Identifont

New Additions: April 2017

9th May 2017

We add hundreds of fonts to the Identifont database every month. Most of these are recent releases, and some are simply new acquisitions from foundries who were not yet represented on our site. Stephen Coles gives his take on the most interesting recent additions.

Proxima Soft

Proxima Soft is Mark Simonson’s recent variation on his extremely popular Proxima Nova. The typeface already got the rounded treatment back in 2011 with Proxima Nova Soft, but this release is completely redrawn and rightfully replaces that first attempt. Comparing the bold weights of each design demonstrates the improvements: the ‘M’ apexes have a smooth radius, the ‘R, X, k, x’ widths are no longer stunted, and the stroke weights are more balanced throughout. But these are minor technical adjustments; what most users will appreciate is the 48 available styles (Proxima Nova Soft had only four).

Torus

Speaking of soft, at first glance one wonders if the new Torus truly has a place in the crowded field of round-ended geometric sans serifs (e.g. VAG RoundedBryant, Proxima Soft, Como).
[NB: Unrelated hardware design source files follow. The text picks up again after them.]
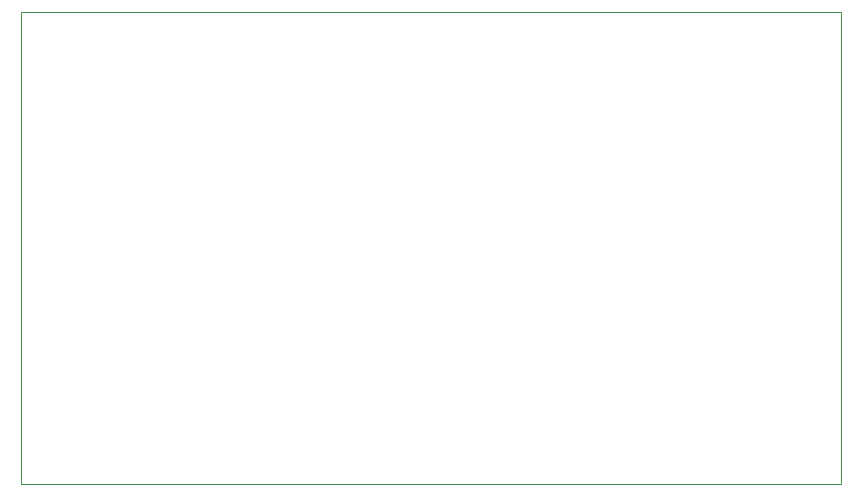
<source format=gbr>
G04 #@! TF.GenerationSoftware,KiCad,Pcbnew,(5.1.5-0-10_14)*
G04 #@! TF.CreationDate,2021-04-18T14:35:59+10:00*
G04 #@! TF.ProjectId,OH - Right Console - 3 - Interior Lights Panel,4f48202d-2052-4696-9768-7420436f6e73,rev?*
G04 #@! TF.SameCoordinates,Original*
G04 #@! TF.FileFunction,Profile,NP*
%FSLAX46Y46*%
G04 Gerber Fmt 4.6, Leading zero omitted, Abs format (unit mm)*
G04 Created by KiCad (PCBNEW (5.1.5-0-10_14)) date 2021-04-18 14:35:59*
%MOMM*%
%LPD*%
G04 APERTURE LIST*
%ADD10C,0.120000*%
G04 APERTURE END LIST*
D10*
X76614000Y-83185000D02*
X76614000Y-123190000D01*
X146017000Y-123190000D02*
X76614000Y-123190000D01*
X146017000Y-83185000D02*
X146017000Y-123190000D01*
X76614000Y-83185000D02*
X146017000Y-83185000D01*
M02*

</source>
Making matters worse, a few bits of the typeface seem unresolved (e.g. the slightly awkward ‘Kk’ and the high-waisted ‘X’). It’s not until you dig into the alternate glyphs that Torus reveals its reason for being. The stencilesque shapes with open bowls and round forms (BE, F, x) give it a unique flair, and some of them work better than the defaults.

JAF Domus

Rounding out our trio of rounded sanses is JAF Domus, by the wife-husband team of Shoku Mugikura and Tim Ahrens. Like Proxima Soft, this is a revisting of an earlier design. Here, the classical Roman proportions of JAF Domus Titling (narrow ‘EFJS’, wide rounds) are slightly normalized for text use. JAF Domus manages to exhibit a friendliness (typical of soft-end typefaces) while maintaining its forebear’s quiet, sober, stately nature.

Rocher

Brazilian designer Henrique Beier asked himself, “What would a typeface look like if it was made of stone?” Rocher looks like a reasonable answer to me – at least in a cartoonish way. It’s kind of like Rodolf Koch (and Othello) meets The Flintstones. The family’s main selling point is its nine stackable layers, which you can sample most effectively with the Harbor Type tester.

Bw Gradual

Bw Gradual Bold

Bw Gradual is a peculiar thing – not because it straddles the line between Grotesk and Geometric classifications; that’s now quite common – but because of its acutely pinched joints. Wherever two strokes come together, at least one tapers until it’s almost gone. Despite its intensity, the effect is not too disturbing, and there are some other interesting decisions that make Bw Gradual more than a one-trick pony, such as the non-tapering diagonals. That said, that solution doesn’t work as well in the lowercase, where ‘m, v, w, z’ do distract wherever they appear. Overall, though, this is a typeface worth exploring, and a daring one from a designer whose output is generally benign.